Autodiebstahl: Korrekte Kilometerleistung melden

9.06.09

Wer nach einem Diebstahl seiner Kfz-Versicherung falsche Angaben über die Laufleistung macht, riskiert seinen Versicherungsschutz.

Das Oberlandesgericht Frankfurt beschäftigte sich mit der Klage eines Autobesitzers, dessen Kfz-Versicherung nach einem Autodiebstahl die Zahlung aus dem Teilkasko-Schutz verweigert hatte. Der Pkw-Fahrer wollte nun für das entwendete Fahrzeug 10.000 Euro erstreiten. Die juristische Auseinandersetzung ging letztendlich um eine Falschangabe in der Schadenmeldung. Der Versicherungskunde hatte statt 43.000 nur 32.000 Kilometer als Laufleistung angegeben.

 

Darin sahen die Richter eine vorsätzliche Täuschung.

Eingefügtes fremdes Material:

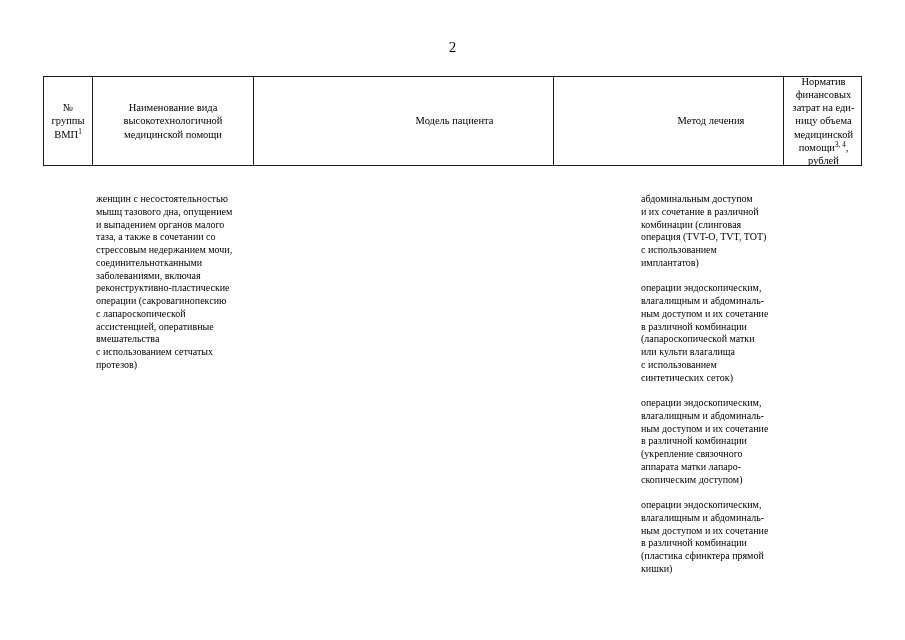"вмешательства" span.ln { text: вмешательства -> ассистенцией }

Schließlich wäre dem Versicherer durch die niedrigere Angabe ein Schaden in Höhe von 450 Euro entstanden, weil der Restwert dann höher zu veranschlagen war. Deshalb schmetterte das Gericht die Berufung ab (3 U 92/08). Der Kunde blieb auf dem kompletten Schaden sitzen, weil es zu seinen Obliegenheiten gehört, korrekte Angaben zu machen.

 

Bei einer Abweichung von 11.000 Kilometern und einem erschlichenen Vorteil in Höhe von fünf Prozent des Gesamtwertes sei auch nicht mehr von einer Bagatelle auszugehen. Lediglich ein Differenzbetrag von 100 Euro wäre im Endergebnis der Restwertermittlung vom Versicherer hinzunehmen gewesen. Es bleibt hinzuzufügen, dass die Schadensachbearbeiter offensichtlich erhebliche Zweifel an dem ganzen Geschehen hegten. Nach Aussage des Unternehmens hatte der Autobesitzer unzureichende Angaben gemacht und die Autoschlüssel nicht wie gefordert vorlegen können.